[EXERCISE DESCRIPTION]
Reproduce every line of the listing as written, apart from the pictures.

[INFORMATION]
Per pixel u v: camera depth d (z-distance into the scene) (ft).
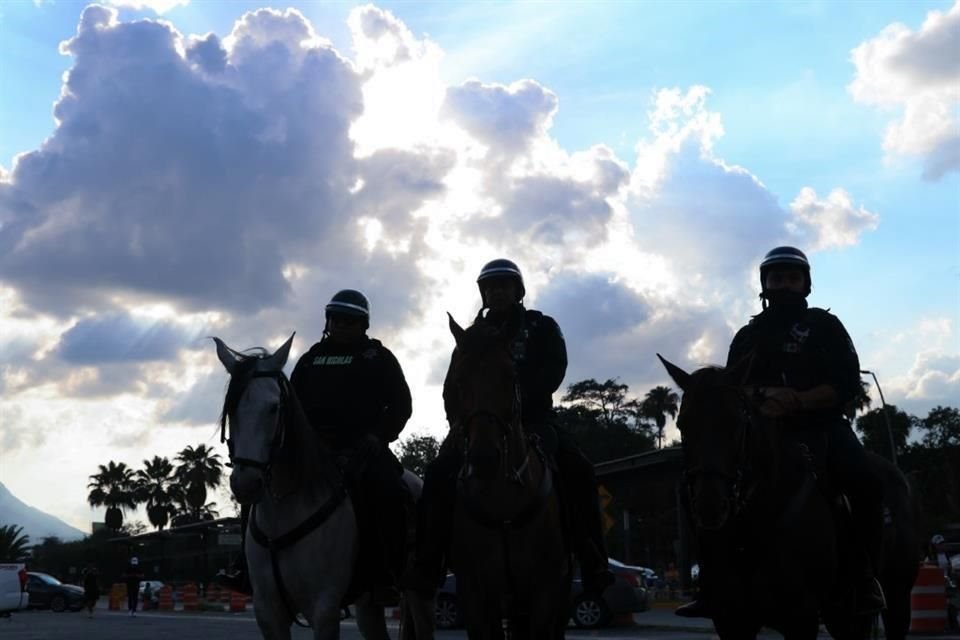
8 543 267.18
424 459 181.16
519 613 21.71
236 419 22.21
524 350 22.58
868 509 21.17
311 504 23.66
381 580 25.57
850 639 22.13
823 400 21.18
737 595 20.45
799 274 22.54
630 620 66.80
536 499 20.89
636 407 267.59
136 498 279.49
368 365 26.22
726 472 18.43
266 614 23.93
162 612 124.88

[SOLUTION TO THIS EXERCISE]
Per pixel u v: camera depth d (z-distance into the scene) (ft).
8 543 267.18
424 459 181.16
519 613 21.71
236 419 22.21
524 350 22.58
868 509 21.17
311 504 23.66
381 580 25.57
850 639 22.13
823 400 21.18
737 595 20.45
799 274 22.54
630 620 66.80
536 499 20.89
636 407 267.59
136 498 279.49
368 365 26.22
726 472 18.43
266 614 23.93
162 612 124.88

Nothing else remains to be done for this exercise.